Cela s'est développé dans des conditions où des millions de travailleurs entraient également en lutte à l'international, comme dans les manifestations contre la réforme des retraites du gouvernement Macron en France qui ont vu la plus grande mobilisation de la classe ouvrière depuis la grève générale de mai-juin 1968.

Le facteur le plus déterminant garantissant qu'il n'y aura pas de retour à la stabilité politique est l'escalade de la guerre non déclarée de l'OTAN avec la Russie. Le gouvernement Sunak est à l’unisson avec l'administration Biden pour préparer la voie à une confrontation directe entre les forces de l'OTAN et la Russie, dont la contre-offensive ukrainienne et ses attaques directes en territoire russe et en mer Noire est le prélude.

Les divisions au sein de l'élite dirigeante sont dans ces conditions inévitables.

La démission de Johnson est intervenue le jour même où l'ex-président américain Donald Trump était inculpé pour avoir conservé des documents militaires top secrets à des fins personnelles, dont des discussions de haut niveau sur la guerre. Dimanche a eu lieu l'arrestation puis la libération ultérieure sans inculpation – dans l'attente d'une enquête plus approfondie – de l'ancienne cheffe du SNP et Première ministre écossaise Nicola Surgeon, sur fond de lutte interne entre factions, centrée sur les finances du parti.
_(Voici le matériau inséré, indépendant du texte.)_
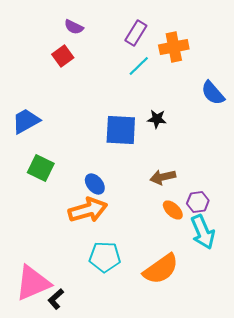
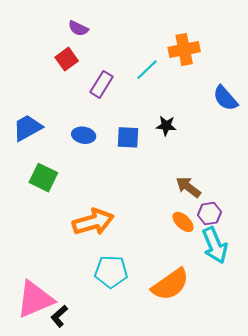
purple rectangle: (136, 33) -> (102, 84), moved
blue square: (121, 130) -> (128, 137), size x0.7
brown arrow: (163, 177) -> (188, 187), moved, turned 50
blue ellipse: (95, 184) -> (84, 135), moved, turned -40

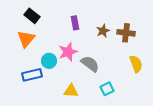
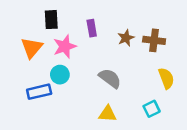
black rectangle: (32, 16) -> (51, 20), moved, turned 49
pink star: (68, 52) -> (65, 46), moved
cyan square: (107, 89) -> (152, 109), moved
yellow triangle: (71, 91) -> (108, 114), moved

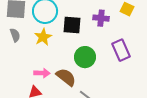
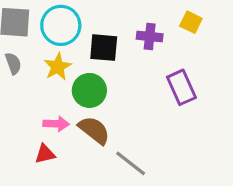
green circle: (85, 57) -> (89, 90), moved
De telles divisions ne sont que le signe avant-coureur et l’accélérateur du conflit plus fondamental entre la classe ouvrière et des régimes capitalistes préconisant l'austérité et la guerre au plan international.

Les conservateurs n'ont pu rester au pouvoir que parce que la classe ouvrière a été systématiquement démobilisée et empêchée d'intervenir. Jeremy Corbyn a utilisé sa position à la tête du Parti travailliste de 2015 à 2019 pour s'opposer à toute lutte contre la droite du parti ou contre les gouvernements conservateurs dirigés par David Cameron, Theresa May puis Johnson.
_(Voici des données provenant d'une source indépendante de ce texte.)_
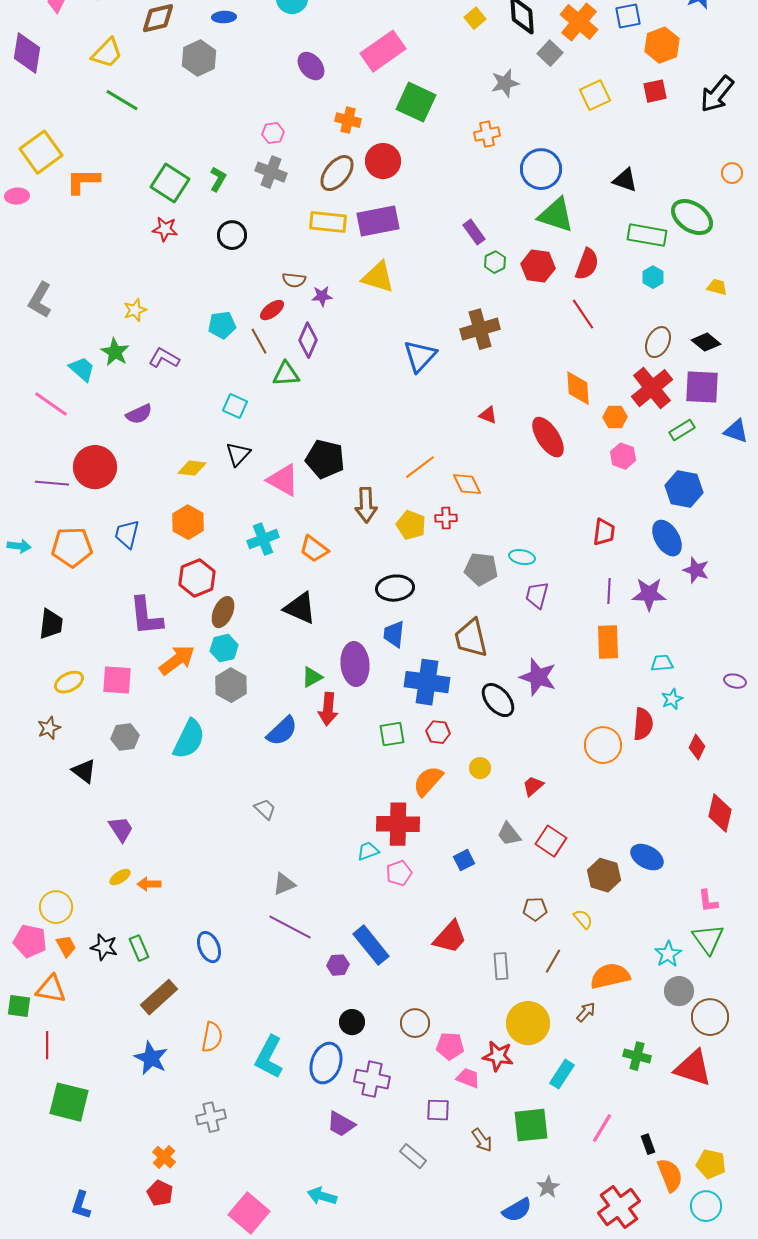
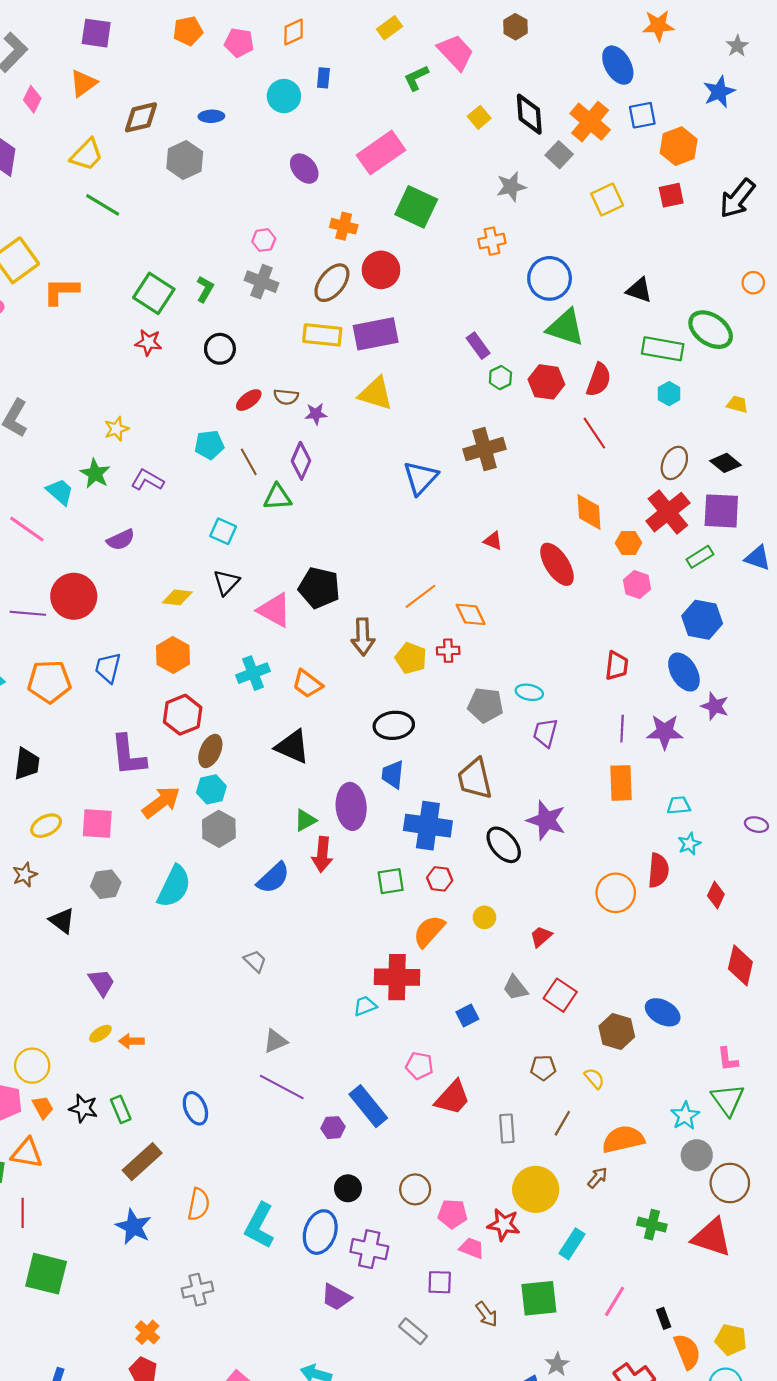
red ellipse: (272, 310) -> (249, 400), moved
pink pentagon: (399, 873) -> (419, 1066), moved, turned 30

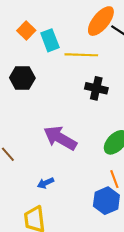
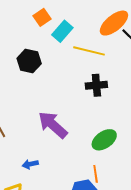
cyan rectangle: (50, 40) -> (62, 31), turned 50
black cross: (96, 88) -> (96, 85), turned -30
Le tweet tardif de son successeur, Sir Keir Starmer, samedi à 22h 15, exigeant que Sunak « trouve enfin une colonne vertébrale » et « convoque des élections », est rédigé par quelqu'un qui a passé trois ans à préparer le Parti travailliste pour prendre la relève de l'austérité et de la guerre en vue d’une probable défaite des conservateurs.

La bureaucratie syndicale a joué le rôle central dans l’étouffement systématique et la trahison où c’était possible de la marée montante des grèves, alors même que les conservateurs préparaient le cadre législatif pour criminaliser grèves et manifestations. Mais la bureaucratie travailliste et syndicale s'est par là massivement discréditée aux yeux de millions de travailleurs. Cela crée les conditions pour que la classe ouvrière se libère de son emprise, à condition qu'elle soit armée d'un programme de lutte socialiste.